In the dynamic world of UK finance, lending businesses face an ever-present challenge: safeguarding their transactions against fraud while maintaining operational efficiency. Enter Confirmation of Payee (CoP), a revolutionary tool that’s reshaping the landscape of payment security for lenders across the United Kingdom.
What is Confirmation of Payee?
Confirmation of Payee is a verification system that checks if the name on a bank account matches the name of the intended recipient. It operates by verifying the recipient’s information against the data stored by their financial institution, providing payers with greater assurance that their payments are being routed to the intended recipient.
Launched in 2020, CoP was implemented to tackle the rising tide of Authorised Push Payment (APP) fraud. APP fraud takes place when a victim is tricked into sending money directly from their bank account to an account controlled by the attacker.

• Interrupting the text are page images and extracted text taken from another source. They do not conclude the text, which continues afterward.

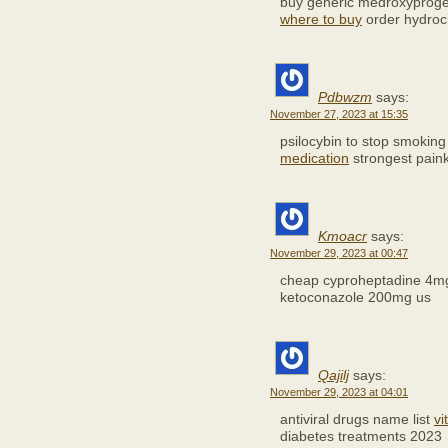
buy generic medroxyproge
where to buy
order hydroch
Pdbwzm
says:
November 27, 2023 at 15:35
psilocybin to stop smokin
medication
strongest painki
Kmoacr
says:
November 29, 2023 at 00:47
cheap cyproheptadine 4
ketoconazole 200mg us
Qajilj
says:
November 29, 2023 at 04:01
antiviral drugs name list
vi
diabetes treatments 2023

Latest figures show that almost £460m was lost to APP fraud in 2023 in the UK alone.
How Does CoP Work?
When a lending business sets up a new payee or updates existing account details, CoP springs into action:
- The lender enters the borrower’s account details
- CoP checks these details against the recipient bank’s records
- The system returns one of four responses:
- Yes – The details match perfectly
- Close match – The name is similar, possibly due to a typo
- No match – The details don’t correspond
- Unavailable – The system couldn’t complete the check
This process creates a vital checkpoint, allowing lenders to verify recipient details before transferring funds.
Benefits for UK Lenders
Reduced fraud risk: CoP significantly decreases the likelihood of fraudulent loan applications and misdirected repayments.
Improved customer trust: By implementing CoP, lenders demonstrate their commitment to protecting customers’ funds, enhancing trust and reputation.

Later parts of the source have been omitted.